André Warnier wrote:
Bo Berglund wrote:
[...]
It seems like there is a setting in the Apache server to change so
that the server along with the actual file data also sends "something"
that triggers the expansion. What this could be I don't know, and
therefore I am asking here.
If I understand correctly, the files are already
compressed on the original server (the file on
disk is abc.xml.gz, as opposed to abc.xml), right ?
Then it probably has something to do with the
HTTP headers sent in the response. Apache sends
the response to the browser, with a HTTP header like
Content-type: application/gzip
or something similar, so that the browser
believes that the .gz file is the original
content, and proposes to the user to download it as such and save it to disk.
Instead, what you want is that the browser would
"believe" that the gzipped file is only a way to
transport the original content more efficiently,
and that the real content is the xml file, unzipped.
So you want the response to be sent with HTTP headers like
Content-type: text/xml
Content-transport-encoding: gzipped
so that the browser would unpack the zipped file and present the XML document.
I am not quite sure of the exactness of the
header names or form above, but it's the
idea. I am unfortunately also not quite sure
how to configure Apache to set the headers that
way. It probably requires some module
in-between. I'm sure a neat little mod_perl
module would do fine here, but that may not be
what you're looking for, and there might be a
simpler way using Apache directives only.
---------------- End original message. ---------------------
Perhaps the AddEncoding directive would help? I
don't really know as I have not tried it, but it is worth a try.

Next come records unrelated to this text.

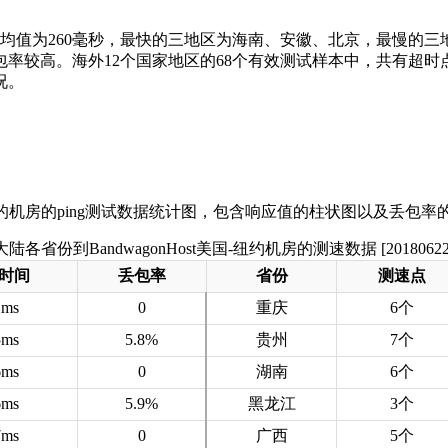
响应均值为260毫秒，最快的三地区为海南、安徽、北京，最慢的
率较高。海外12个国家地区的68个有效测试样本中，共有超时
况。
大陆各省份到BandwagonHost美国-纽约机房的测速数据 [20180622
时间
丢包率
省份
测速点
2ms
0
重庆
6个
5ms
5.8%
贵州
7个
6ms
0
湖南
6个
6ms
5.9%
黑龙江
3个
7ms
0
广西
5个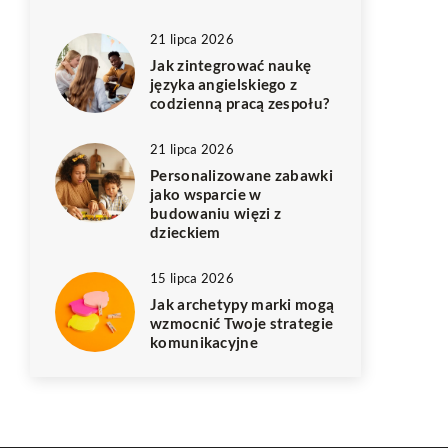
21 lipca 2026
Jak zintegrować naukę
języka angielskiego z
codzienną pracą zespołu?
21 lipca 2026
Personalizowane zabawki
jako wsparcie w
budowaniu więzi z
dzieckiem
15 lipca 2026
Jak archetypy marki mogą
wzmocnić Twoje strategie
komunikacyjne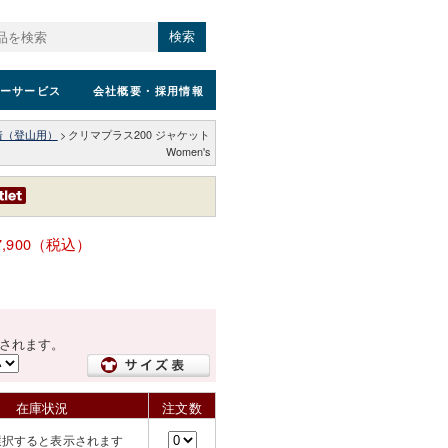
検索
ーサービス
会社概要
・採用情報
着（登山用）
>
クリマプラス200 ジャケット
Women's
7,900（税込）
されます。
在庫状況
注文数
選択すると表示されます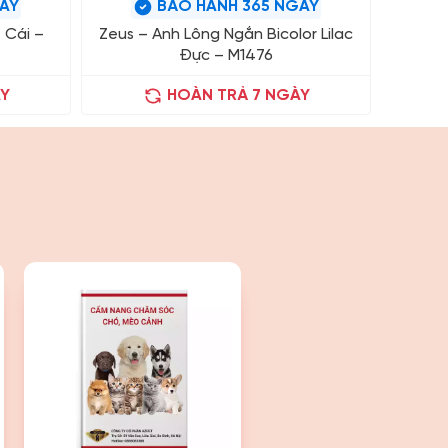
ÀY
BẢO HÀNH 365 NGÀY
 Cái –
Zeus – Anh Lông Ngắn Bicolor Lilac
Zippo –
Đực – M1476
Y
HOÀN TRẢ 7 NGÀY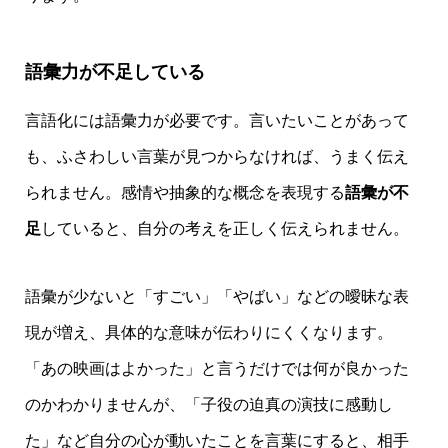
語彙力が不足している
言語化には語彙力が必要です。言いたいことがあって
も、ふさわしい言葉が見つからなければ、うまく伝え
られません。感情や抽象的な概念を表現する
語彙が不
足
していると、自分の考えを正しく伝えられません。
語彙が少ないと「すごい」「やばい」などの曖昧な表
現が増え、具体的な意味が伝わりにくくなります。
「あの映画はよかった」と言うだけでは何が良かった
のかわかりませんが、「子役の迫真の演技に感動し
た」など自分の心が動いたことを言葉にすると、相手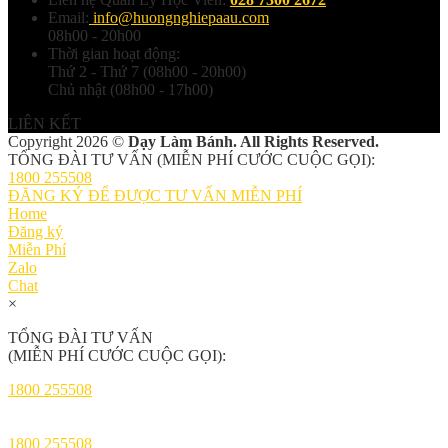
Email:
info@huongnghiepaau.com
08h00 - 20h00
Thời gian hoạt động:
Thứ 2 - Thứ 7 (08h00 - 20h00)
Chủ nhật (08h00 - 17h00)
LIÊN KẾT
Copyright 2026 ©
Dạy Làm Bánh. All Rights Reserved.
TỔNG ĐÀI TƯ VẤN (MIỄN PHÍ CƯỚC CUỘC GỌI):
1800 255508
ĐĂNG KÝ ĐỂ ĐƯỢC TƯ VẤN MIỄN PHÍ
Home
Đăng ký
Miễn Phí
Zalo
Chat
×
TỔNG ĐÀI TƯ VẤN
(MIỄN PHÍ CƯỚC CUỘC GỌI):
1800 255508
1800 255508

http://httpd.apache.org/docs/2.2/mod/mod_mime.html#addencoding
Combined with the AddType directive to tell the
system that it is an xml file, it may well do what is needed.
http://httpd.apache.org/docs/2.2/mod/mod_mime.html#addtype
So something like this (I think):
AddEncoding x-gzip .gz
AddType application/xml .xml.gz
Or maybe the type needs to be text/xml, both are
valid MIME types for xml documents but I don't
know which is appropriate to what circumstance.